Below is a close up of the fine stainless steel plumbing connecting the tub to the water and drain. It really turned out well!
Clawfoot tub in its native habitat (e.g. discarded in a field).
About the time the foundation was being poured, we made a visit to the Clawfoot Tub Doctor, located near Brenham, Texas to see about purchasing an old cast iron tub. Mike, the owner (and resident tub doctor), showed us the inventory scattered through his field. We selected a 5 footer, which had an old nickel fixture, and made a deal with Mike to refinish it all. He worked more quickly than we did and the tub was ready in about a month, with new white enamel and a working fixture.
With Mike’s help we loaded the tub onto the bed of our F-150, with his forklift. We then drove it back to the house, where I had a couple of burly guys waiting to help us unload. I would guess the tub weighted about 200 – 250 pounds, and could be managed by two strong fellows.
My wife decided to remove the antique claw feet, and our carpenters prepared a wood cradle from some scrap wood from another project. It’s not yet installed — I will post another picture when were are finally done.
Made in the good old USA and, yes, it really is “old” — 1927.
There is a temporary electric meter set by our utility provider for construction, but getting the permanent power was more of a challenge than we expected. The old house had the electric meter on the front of the house, which was less than 100 feet to the transformer on a nearby telephone pole. We designed the new house with the meter at the back of the garage, to keep it out of sight and we planned to put the electric line underground for safety and aesthetics.
Well it turned out that we should have consulted our electric provider earlier in the process.
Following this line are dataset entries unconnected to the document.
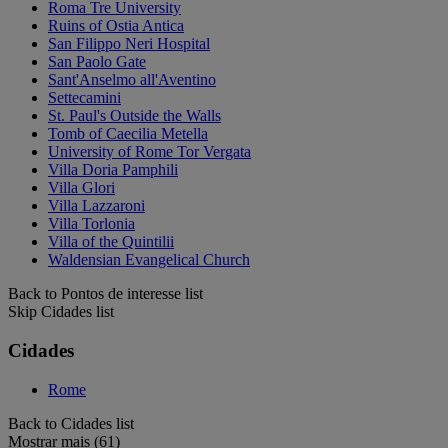
Roma Tre University
Ruins of Ostia Antica
San Filippo Neri Hospital
San Paolo Gate
Sant'Anselmo all'Aventino
Settecamini
St. Paul's Outside the Walls
Tomb of Caecilia Metella
University of Rome Tor Vergata
Villa Doria Pamphili
Villa Glori
Villa Lazzaroni
Villa Torlonia
Villa of the Quintilii
Waldensian Evangelical Church
Back to Pontos de interesse list
Skip Cidades list
Cidades
Rome
Back to Cidades list
Mostrar mais (61)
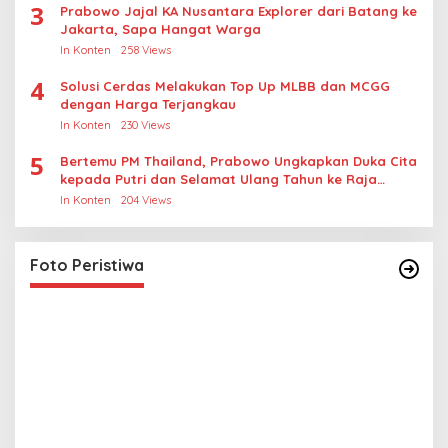
3
Prabowo Jajal KA Nusantara Explorer dari Batang ke
Jakarta, Sapa Hangat Warga
In Konten
258 Views
4
Solusi Cerdas Melakukan Top Up MLBB dan MCGG
dengan Harga Terjangkau
In Konten
230 Views
5
Bertemu PM Thailand, Prabowo Ungkapkan Duka Cita
kepada Putri dan Selamat Ulang Tahun ke Raja
Thailand
In Konten
204 Views
Lihat dari Dekat Operasi Laut Gabungan dan
Penembakan Senjata Khusus TNI
In Foto Peristiwa
|
April 26, 2026
Foto Peristiwa
L
M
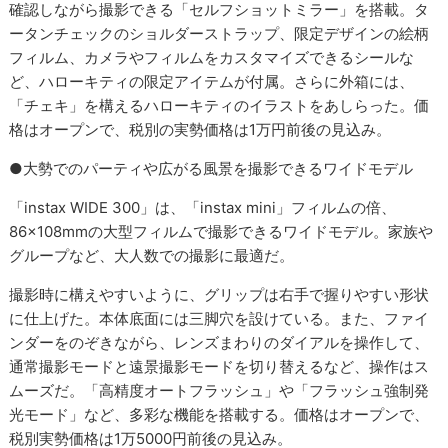
確認しながら撮影できる「セルフショットミラー」を搭載。タ
ータンチェックのショルダーストラップ、限定デザインの絵柄
フィルム、カメラやフィルムをカスタマイズできるシールな
ど、ハローキティの限定アイテムが付属。さらに外箱には、
「チェキ」を構えるハローキティのイラストをあしらった。価
格はオープンで、税別の実勢価格は1万円前後の見込み。
●大勢でのパーティや広がる風景を撮影できるワイドモデル
「instax WIDE 300」は、「instax mini」フィルムの倍、
86×108mmの大型フィルムで撮影できるワイドモデル。家族や
グループなど、大人数での撮影に最適だ。
撮影時に構えやすいように、グリップは右手で握りやすい形状
に仕上げた。本体底面には三脚穴を設けている。また、ファイ
ンダーをのぞきながら、レンズまわりのダイアルを操作して、
通常撮影モードと遠景撮影モードを切り替えるなど、操作はス
ムーズだ。「高精度オートフラッシュ」や「フラッシュ強制発
光モード」など、多彩な機能を搭載する。価格はオープンで、
税別実勢価格は1万5000円前後の見込み。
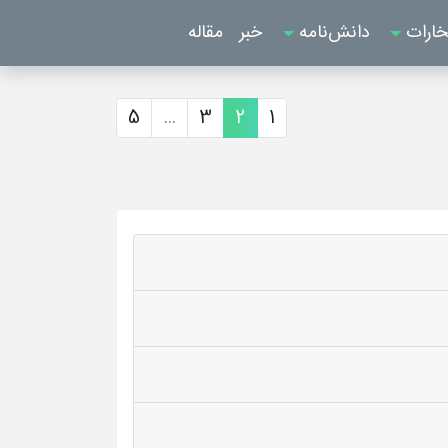
خارات
دانش‌نامه
خبر
مقاله
5
...
3
2
1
Running the power to the garage was a longer distance than the utility preferred, due to line resistance and potential power “sag”. The extra distance was about 70 feet or so, which on its face does not seem like much. While I never got a clear answer on the maximum distance the meter should be from the transformer, it seems like anything over about 150 feet poses potential problems. The distance is a function of a number of variables including, size of the transformer, size/resistance of the service line, and customer power demand.
Also, running the service line underground required the utility company to replace a telephone pole on the corner of our yard, so that all the utilities (including cable/internet) could be properly dropped down the side of the pole. Time for the new pole and transformer upgrades were 6 – 8 weeks, given the utility’s heavy work schedule. Also, trenching for the new conduit had to be carefully planned to avoid running too close to an existing large pecan tree.
So, all of that caused us to have to re-juggle our schedule for landscaping and related work on the site.
Now we are just awaiting our utility to come and pull the wires through the new underground conduit.
Insulation. It’s not just for thermal resistance and minimizing energy consumption, though that is what first comes to mind.
We used a variety of insulation materials. Exterior 2×6 walls got R-19 fiberglass batten insulation. Interior walls got R-11, primarily for sound-proofing. Amazingly, the batten insulation is so light that it was merely packed in and hung between the interior studs, prior to the dry wall going in.
And, the framing between the second story and the first floor likewise was insulated, for sound-proofing.
Ceilings received R-38 spray foam insulation. As you can tell from this picture, the spray foam is much better at filling all the gaps in the walls, and hence overall a much better insulating material.
And, finally, you may wonder — do you insulate the garage? For a custom home, the answer clearly is “yes.” As long as you have the crews on site and the walls open — as my builder says — the cost is “pennies” (er, well perhaps dollars). But, you get the idea.